Letter to my girls from 2020





Dear Darcie & Banks,

Happy new year, baby girls. 

And boy, aren't we happy to have made it through this one.  

What a wild, whirlwind, keep-you-guessing, leave-you-breathless year 2020 proved to be. You'll read so much about it in your history books, but I want you to know from my heart to yours: this year was truly a gift to live because nearly every waking moment was spent with you. Every. waking. moment.

I won't lie and say there weren't rough spots. Moments where your dad's and my emotional, physical, mental strength reserve tanks were running on near empty. Moments where we cried over what we saw on the news or sat up late into the night talking about what in the world was happening in our world. Moments where we had to let go of things we hold dear or throw our hands in the air at a loss for how to get through. Feeling stuck, even frozen in time, which resulted in bickering and debating and challenging and making up and saying sorry.  I remember moments of saying no to worry and yes to trusting God. And then moments where the stillness seemed to swallow us. 

Yes. The price of this pandemic has taken its toll on everyone. Everyone has felt its effects and navigated its damage. Everyone has had to process and grieve in their own way. 

But somewhere in the middle, specifically in mid-April as the flowers bloomed and spring brought fresh life, I was reminded to be gentle with myself even in the struggle. Because growth is there. And when you power through with grit, you get to see the growth. So I resolved to stop resisting stillness. Stop fighting the gift of slowing, listening, and learning. Loosening my grip meant readjusting goals, plans, trips, birthdays, and my overall outlook on life. 

But my pandemic practice took form and eventually became my mantra. Pause, ponder, & pray. So much was uncertain this year, but there were certain GIFTS in the midst of it all and certainly a God above it all. Open ears and heart. Stop and savor the present. Lean into emotions. And make prayer my go-to, not my last resort. I started praying more over your lives. Over your dad. Over our family and friends and friends of friends. Over our next steps and business plans and dreams and finances. I started believing for provision and favor. I started the shift in my perspective. Pause. Ponder. Pray. 
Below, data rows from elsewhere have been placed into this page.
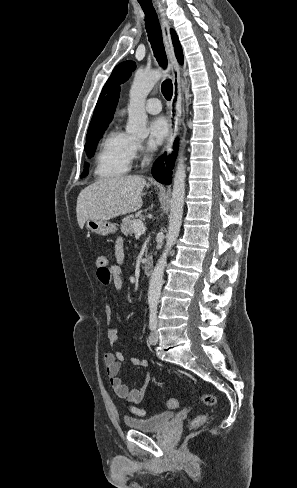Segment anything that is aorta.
<instances>
[{
    "mask_svg": "<svg viewBox=\"0 0 297 488\" xmlns=\"http://www.w3.org/2000/svg\"><path fill=\"white\" fill-rule=\"evenodd\" d=\"M163 77V71L152 70L150 72L138 71L135 74L129 94L128 113L129 118L126 131L134 136L144 137L147 135V114L145 112L146 97L153 86ZM184 143V140L182 141ZM184 156L180 152L178 165L173 181V191L171 198V212L169 215L168 233L164 250L152 272L149 281L148 304L156 307L159 301L161 288L163 285L164 269L167 256L178 237L185 199V167Z\"/></svg>",
    "mask_w": 297,
    "mask_h": 488,
    "instance_id": "aorta-1",
    "label": "aorta"
}]
</instances>
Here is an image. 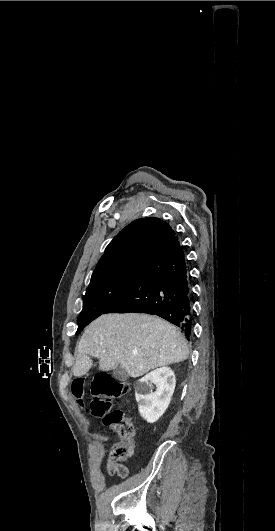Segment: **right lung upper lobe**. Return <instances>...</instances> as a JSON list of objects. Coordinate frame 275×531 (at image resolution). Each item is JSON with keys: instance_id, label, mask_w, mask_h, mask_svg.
<instances>
[{"instance_id": "right-lung-upper-lobe-1", "label": "right lung upper lobe", "mask_w": 275, "mask_h": 531, "mask_svg": "<svg viewBox=\"0 0 275 531\" xmlns=\"http://www.w3.org/2000/svg\"><path fill=\"white\" fill-rule=\"evenodd\" d=\"M174 236L170 225L156 217L133 221L106 247L91 281L120 269L147 265L167 247Z\"/></svg>"}]
</instances>
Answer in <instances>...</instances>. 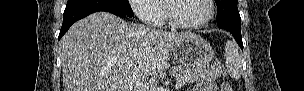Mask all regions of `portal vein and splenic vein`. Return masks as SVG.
I'll use <instances>...</instances> for the list:
<instances>
[{
    "mask_svg": "<svg viewBox=\"0 0 304 91\" xmlns=\"http://www.w3.org/2000/svg\"><path fill=\"white\" fill-rule=\"evenodd\" d=\"M176 88H179L180 87V84L179 83H176V86H175Z\"/></svg>",
    "mask_w": 304,
    "mask_h": 91,
    "instance_id": "portal-vein-and-splenic-vein-1",
    "label": "portal vein and splenic vein"
}]
</instances>
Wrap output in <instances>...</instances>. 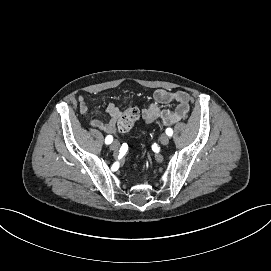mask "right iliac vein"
Masks as SVG:
<instances>
[{
    "mask_svg": "<svg viewBox=\"0 0 271 271\" xmlns=\"http://www.w3.org/2000/svg\"><path fill=\"white\" fill-rule=\"evenodd\" d=\"M119 146H120V144H119L118 141H113L112 144H111V146H110V149L112 151H116V150H118Z\"/></svg>",
    "mask_w": 271,
    "mask_h": 271,
    "instance_id": "63e3f726",
    "label": "right iliac vein"
}]
</instances>
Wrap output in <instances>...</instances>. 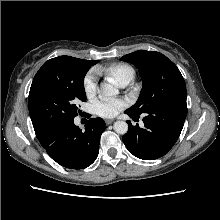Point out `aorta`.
Instances as JSON below:
<instances>
[{
    "mask_svg": "<svg viewBox=\"0 0 220 220\" xmlns=\"http://www.w3.org/2000/svg\"><path fill=\"white\" fill-rule=\"evenodd\" d=\"M101 95L103 97H112L119 93L118 89L115 88L113 85L108 83L101 84ZM114 131L118 134L124 135L128 131V124L125 121H116L113 125Z\"/></svg>",
    "mask_w": 220,
    "mask_h": 220,
    "instance_id": "762f6f07",
    "label": "aorta"
}]
</instances>
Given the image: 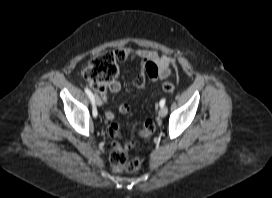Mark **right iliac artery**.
<instances>
[{
    "label": "right iliac artery",
    "mask_w": 272,
    "mask_h": 198,
    "mask_svg": "<svg viewBox=\"0 0 272 198\" xmlns=\"http://www.w3.org/2000/svg\"><path fill=\"white\" fill-rule=\"evenodd\" d=\"M85 93L88 95L91 103H92V113H93V116L96 117L97 116V108H96V102H95V97L93 95V93L88 89V88H85Z\"/></svg>",
    "instance_id": "right-iliac-artery-1"
}]
</instances>
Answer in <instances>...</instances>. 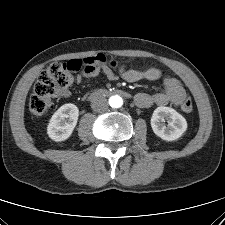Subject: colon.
<instances>
[{
	"label": "colon",
	"mask_w": 225,
	"mask_h": 225,
	"mask_svg": "<svg viewBox=\"0 0 225 225\" xmlns=\"http://www.w3.org/2000/svg\"><path fill=\"white\" fill-rule=\"evenodd\" d=\"M101 55L69 62H54L43 71L36 81L33 94L29 101L30 111L35 115L45 113L52 105V98L67 89L73 83V73L81 70H91L100 60ZM115 65L114 61L110 66ZM182 111L189 113L193 109L190 97L186 96L180 104Z\"/></svg>",
	"instance_id": "colon-1"
}]
</instances>
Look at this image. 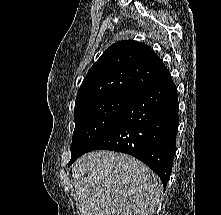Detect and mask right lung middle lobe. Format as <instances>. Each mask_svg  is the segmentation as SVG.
I'll return each mask as SVG.
<instances>
[{
	"instance_id": "obj_1",
	"label": "right lung middle lobe",
	"mask_w": 221,
	"mask_h": 215,
	"mask_svg": "<svg viewBox=\"0 0 221 215\" xmlns=\"http://www.w3.org/2000/svg\"><path fill=\"white\" fill-rule=\"evenodd\" d=\"M131 99L126 96H107L75 104L71 160L88 152Z\"/></svg>"
}]
</instances>
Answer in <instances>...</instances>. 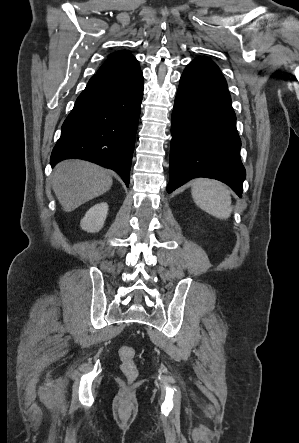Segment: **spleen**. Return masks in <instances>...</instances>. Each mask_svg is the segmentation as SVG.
I'll return each instance as SVG.
<instances>
[{"label":"spleen","mask_w":299,"mask_h":443,"mask_svg":"<svg viewBox=\"0 0 299 443\" xmlns=\"http://www.w3.org/2000/svg\"><path fill=\"white\" fill-rule=\"evenodd\" d=\"M191 192L195 203L207 213L220 219L230 216V192L222 183L198 179L193 183Z\"/></svg>","instance_id":"1"}]
</instances>
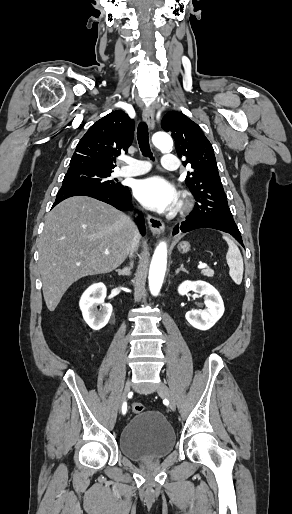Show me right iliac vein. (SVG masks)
Returning a JSON list of instances; mask_svg holds the SVG:
<instances>
[{
  "mask_svg": "<svg viewBox=\"0 0 292 514\" xmlns=\"http://www.w3.org/2000/svg\"><path fill=\"white\" fill-rule=\"evenodd\" d=\"M130 387H131V383L129 380H127L124 390H123V393H122V402L126 399L127 395L129 394Z\"/></svg>",
  "mask_w": 292,
  "mask_h": 514,
  "instance_id": "63e3f726",
  "label": "right iliac vein"
}]
</instances>
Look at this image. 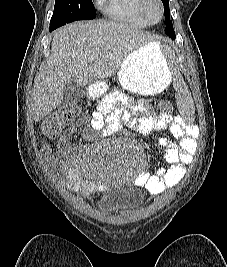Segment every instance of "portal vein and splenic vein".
<instances>
[{
	"label": "portal vein and splenic vein",
	"instance_id": "obj_1",
	"mask_svg": "<svg viewBox=\"0 0 227 267\" xmlns=\"http://www.w3.org/2000/svg\"><path fill=\"white\" fill-rule=\"evenodd\" d=\"M92 61L94 60V57L90 58Z\"/></svg>",
	"mask_w": 227,
	"mask_h": 267
}]
</instances>
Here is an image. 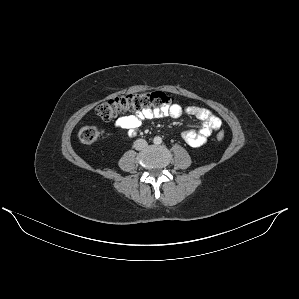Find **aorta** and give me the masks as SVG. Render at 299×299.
Here are the masks:
<instances>
[{"label": "aorta", "mask_w": 299, "mask_h": 299, "mask_svg": "<svg viewBox=\"0 0 299 299\" xmlns=\"http://www.w3.org/2000/svg\"><path fill=\"white\" fill-rule=\"evenodd\" d=\"M154 144H161L162 143V138L159 136L154 137L153 139Z\"/></svg>", "instance_id": "aorta-1"}]
</instances>
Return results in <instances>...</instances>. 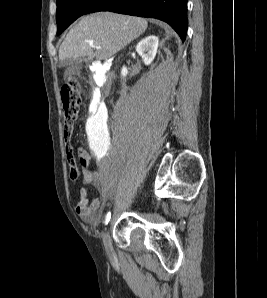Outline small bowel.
<instances>
[{"label":"small bowel","mask_w":267,"mask_h":298,"mask_svg":"<svg viewBox=\"0 0 267 298\" xmlns=\"http://www.w3.org/2000/svg\"><path fill=\"white\" fill-rule=\"evenodd\" d=\"M94 179V173L89 169L84 171V182L89 186ZM111 193L105 192L101 198L88 199V187H84L80 192V201L76 206L77 214L87 223L95 224L99 220V213L103 206L107 203Z\"/></svg>","instance_id":"obj_1"}]
</instances>
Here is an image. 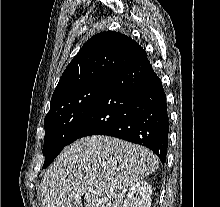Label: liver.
Returning a JSON list of instances; mask_svg holds the SVG:
<instances>
[{"instance_id": "6515ba94", "label": "liver", "mask_w": 220, "mask_h": 207, "mask_svg": "<svg viewBox=\"0 0 220 207\" xmlns=\"http://www.w3.org/2000/svg\"><path fill=\"white\" fill-rule=\"evenodd\" d=\"M158 165L157 156L143 146L102 135L81 138L45 172L42 207H82V196L89 207H121L126 192Z\"/></svg>"}]
</instances>
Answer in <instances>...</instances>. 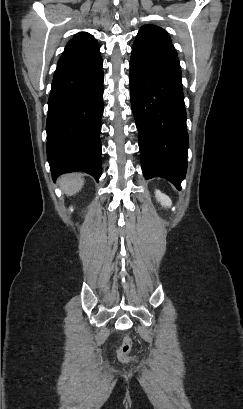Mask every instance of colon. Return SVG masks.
Listing matches in <instances>:
<instances>
[{
	"label": "colon",
	"mask_w": 243,
	"mask_h": 409,
	"mask_svg": "<svg viewBox=\"0 0 243 409\" xmlns=\"http://www.w3.org/2000/svg\"><path fill=\"white\" fill-rule=\"evenodd\" d=\"M132 347V342L130 338L125 337L120 345V347L117 350V358L121 362H129L132 359V356L130 355Z\"/></svg>",
	"instance_id": "1"
}]
</instances>
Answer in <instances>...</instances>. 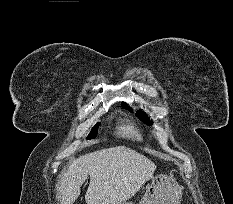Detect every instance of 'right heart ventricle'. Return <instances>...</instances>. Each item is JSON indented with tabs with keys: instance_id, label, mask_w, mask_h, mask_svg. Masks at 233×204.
Returning a JSON list of instances; mask_svg holds the SVG:
<instances>
[{
	"instance_id": "e07e8e85",
	"label": "right heart ventricle",
	"mask_w": 233,
	"mask_h": 204,
	"mask_svg": "<svg viewBox=\"0 0 233 204\" xmlns=\"http://www.w3.org/2000/svg\"><path fill=\"white\" fill-rule=\"evenodd\" d=\"M117 134L123 138L132 140V141H141L142 134L140 130L129 122H122L117 127Z\"/></svg>"
}]
</instances>
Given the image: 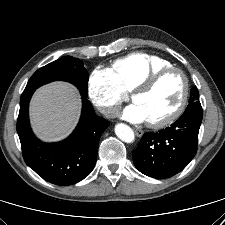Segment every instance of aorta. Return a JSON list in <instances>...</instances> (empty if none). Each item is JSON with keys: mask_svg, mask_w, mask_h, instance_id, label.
Wrapping results in <instances>:
<instances>
[{"mask_svg": "<svg viewBox=\"0 0 225 225\" xmlns=\"http://www.w3.org/2000/svg\"><path fill=\"white\" fill-rule=\"evenodd\" d=\"M115 133L123 142L132 143L134 141V132L128 125L122 123L117 124L115 126Z\"/></svg>", "mask_w": 225, "mask_h": 225, "instance_id": "obj_1", "label": "aorta"}]
</instances>
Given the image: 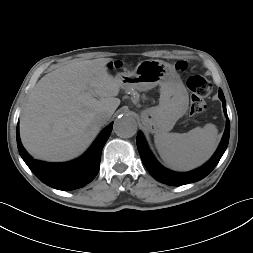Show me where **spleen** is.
<instances>
[{
  "label": "spleen",
  "mask_w": 253,
  "mask_h": 253,
  "mask_svg": "<svg viewBox=\"0 0 253 253\" xmlns=\"http://www.w3.org/2000/svg\"><path fill=\"white\" fill-rule=\"evenodd\" d=\"M154 142L159 155L169 167L188 171L212 156L218 145V130L209 123L187 133L156 134Z\"/></svg>",
  "instance_id": "obj_1"
}]
</instances>
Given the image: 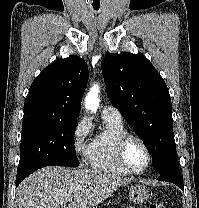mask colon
Here are the masks:
<instances>
[{"label":"colon","mask_w":199,"mask_h":208,"mask_svg":"<svg viewBox=\"0 0 199 208\" xmlns=\"http://www.w3.org/2000/svg\"><path fill=\"white\" fill-rule=\"evenodd\" d=\"M147 208H165V205L161 202L151 201Z\"/></svg>","instance_id":"1"}]
</instances>
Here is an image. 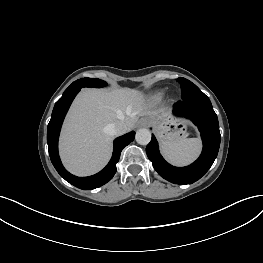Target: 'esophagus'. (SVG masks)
Returning a JSON list of instances; mask_svg holds the SVG:
<instances>
[{
  "label": "esophagus",
  "mask_w": 263,
  "mask_h": 263,
  "mask_svg": "<svg viewBox=\"0 0 263 263\" xmlns=\"http://www.w3.org/2000/svg\"><path fill=\"white\" fill-rule=\"evenodd\" d=\"M150 125V121L148 119H142L139 122L140 127H148Z\"/></svg>",
  "instance_id": "esophagus-1"
}]
</instances>
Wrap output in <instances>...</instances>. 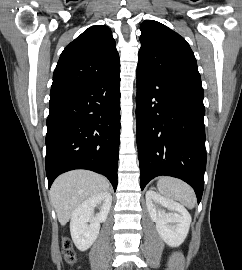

In January of 2020, one year ago, I decided to start a gratitude journal. I had no idea what was coming. Or to what extent my gratitude would be tested. It was a bit of a whim. I wanted to get back to writing things down, but I knew I couldn't consistently keep up with anything too commitment heavy. And while I used to keep journals, I haven't in years. But I felt a nudge to be acutely aware of my abundance going into 2020. To write down the gifts and help center myself in the ebbs and flows of life. And of course, now I know why. 

One year later. I've learned to count my blessings instead of counting my losses. I enjoy adding up gifts instead of adding up risks. I continually purpose to choose prayer instead of panic. And I focus on delighting in the little things within my home instead of dreading the big things out there in the world. 

The best beauty exists and is encapsulated within our little home. Home became everything. And you, Darcie and Banks, were everything to us. There was quiet in the world. All kinds of delicious quiet. 

And quiet became our friend. Stillness our everyday rhythm. Patience became our practice. Contentment became our joy. Your amazing dad helped me get through. I leaned on him at the end (and during every waking moment, let's be honest) of my every day. On days when I felt down, he had that extra pep in his step to make another day another adventure with you girls. He and I became a team. We worked together and picked up the slack for one another. We learned how to co-parent two little toddlers. And we made it.

Along the way, we also saw how amazing our little toddlers actually are.

You were our perpetual bright spot. Our shining light. The glue that stuck us all together. Your smiles when we needed them, bouncy personalities that snapped us from the couch into dance parties, and eager eyes full of unconditional love. You didn't let the wear & tear of 2020 wear you down. In fact, you were oblivious to the weight of this year and instead, helped us as mom & dad weather it with grace. Because we had you. You were resilient, optimistic, and flexible. The world asked children to do hard things this year. And I'm so proud we all made it together. I realized how much FUN we're capable of having every single day for like an entire year. The four of us. We did it. 

There is peace knowing that if all material goods or comforts were stripped away, it would still be okay because my heart remains here with you. And I am happy.  

And you are happy. And that's what matters. 

Your tiny lives. The tiny balls of energy that constantly brought us back to laughter, wonder, tickles, routine, play, teething, and teaching one another how to fully love life -- amidst a pandemic & all. 

Cheers to 2021. To a hopeful future, a new little sister, travel & parties & playgrounds & a fresh start. And yet still protecting that stillness...sacredly shared between us.